3週間にわたる北京オリンピックの仕事も終わってみればあっという間でした。
空気や水、テロや暴動など心配されていたことは、少なくとも私がいた環境では杞憂に終わりました。
中国は金メダル獲得数でアメリカを抜き、トップ。選手の強化では国家の戦略が成功したといえるのでしょう。
しかし、その中国もチーム競技では思うような結果は得られなかったように思います。「団体競技の強化には時間がかかる」。という思いを強くしました。
かつては日本人が得意としていた「チームワーク」。今回それが発揮され、見事に実を結んだのはソフトボールチームだけだったかもしれません。「人と人の調和」と「モチベーションの持続」の難しさを感じた北京オリンピックでした。
「メダルを取るととらないではこうも周囲の反応が違うのかと思い知らされました」。4×100mリレー、銅メダルの朝原選手はそう語ってくれました。
メダルの獲得によって変わるのは周囲の反応だけではありません。選手強化費の分配でも大きな影響力を持ってくることになります。
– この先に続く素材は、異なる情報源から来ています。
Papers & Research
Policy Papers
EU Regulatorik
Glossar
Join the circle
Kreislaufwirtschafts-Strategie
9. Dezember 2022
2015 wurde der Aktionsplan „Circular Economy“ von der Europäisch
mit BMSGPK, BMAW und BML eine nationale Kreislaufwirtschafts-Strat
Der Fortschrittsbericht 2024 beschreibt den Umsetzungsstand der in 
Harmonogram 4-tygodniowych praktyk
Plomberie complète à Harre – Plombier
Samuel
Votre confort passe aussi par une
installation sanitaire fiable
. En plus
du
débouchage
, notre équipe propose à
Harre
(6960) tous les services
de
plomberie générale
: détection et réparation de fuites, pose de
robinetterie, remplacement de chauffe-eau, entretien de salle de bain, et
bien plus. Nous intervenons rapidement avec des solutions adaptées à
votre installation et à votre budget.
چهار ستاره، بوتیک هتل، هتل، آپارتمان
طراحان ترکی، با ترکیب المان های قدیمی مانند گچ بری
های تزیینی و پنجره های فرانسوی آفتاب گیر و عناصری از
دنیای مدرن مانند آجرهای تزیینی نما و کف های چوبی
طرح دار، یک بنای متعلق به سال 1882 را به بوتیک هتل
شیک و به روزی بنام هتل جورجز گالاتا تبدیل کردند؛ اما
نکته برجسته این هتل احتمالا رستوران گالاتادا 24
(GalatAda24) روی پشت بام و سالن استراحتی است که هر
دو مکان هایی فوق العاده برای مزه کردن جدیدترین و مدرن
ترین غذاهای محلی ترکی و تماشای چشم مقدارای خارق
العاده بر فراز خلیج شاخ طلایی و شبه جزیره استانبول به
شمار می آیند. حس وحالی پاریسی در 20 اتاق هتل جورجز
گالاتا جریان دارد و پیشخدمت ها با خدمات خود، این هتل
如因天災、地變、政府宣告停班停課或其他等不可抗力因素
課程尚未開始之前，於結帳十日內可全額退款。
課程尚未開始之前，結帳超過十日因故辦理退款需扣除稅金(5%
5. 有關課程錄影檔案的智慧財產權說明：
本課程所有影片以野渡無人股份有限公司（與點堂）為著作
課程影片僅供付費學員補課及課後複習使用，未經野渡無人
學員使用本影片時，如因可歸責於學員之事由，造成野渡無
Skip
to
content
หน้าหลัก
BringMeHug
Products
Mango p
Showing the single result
お金があれば強くなるという単純なものではないでしょうが、豊富な資金がメダルを持ってくるという構図は、今回のイギリスやオーストラリアのメダル獲得数をみると間違いないのではないかと思わされます。両国とも日本の何倍もの選手強化費をかけています。
現在、配分される強化費は潤沢とはいえないアルペンスキー。夏季スポーツが盛り上がるたびに、待遇が心配になるのは私だけではないでしょう。
正直、いまの日本のアルペンスキーはトップ3人それぞれ個々の、飛び抜けたテクニックとモチベーション、そして彼らをバックアップするスタッフの熱い情熱に支えられているといっても過言ではないくらいです。
でも、今回の日本の結果から見ると、もしかしたらお金よりもなによりもアルペンスキーは一番大事なものをもっていると言えるかもしれません。
今月が終わると「冬モード」に頭を切り換える時期がもう目の前です。